# [ASSIGNED TASK]
Check every line below, and copy those that include "PARTNER".

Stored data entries
*****

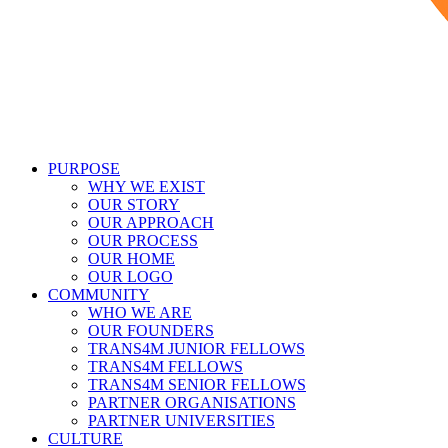
PURPOSE
WHY WE EXIST
OUR STORY
OUR APPROACH
OUR PROCESS
OUR HOME
OUR LOGO
COMMUNITY
WHO WE ARE
OUR FOUNDERS
TRANS4M JUNIOR FELLOWS
TRANS4M FELLOWS
TRANS4M SENIOR FELLOWS
PARTNER ORGANISATIONS
PARTNER UNIVERSITIES
CULTURE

*****

# [ANSWER FOR THE TASK]
PARTNER ORGANISATIONS
PARTNER UNIVERSITIES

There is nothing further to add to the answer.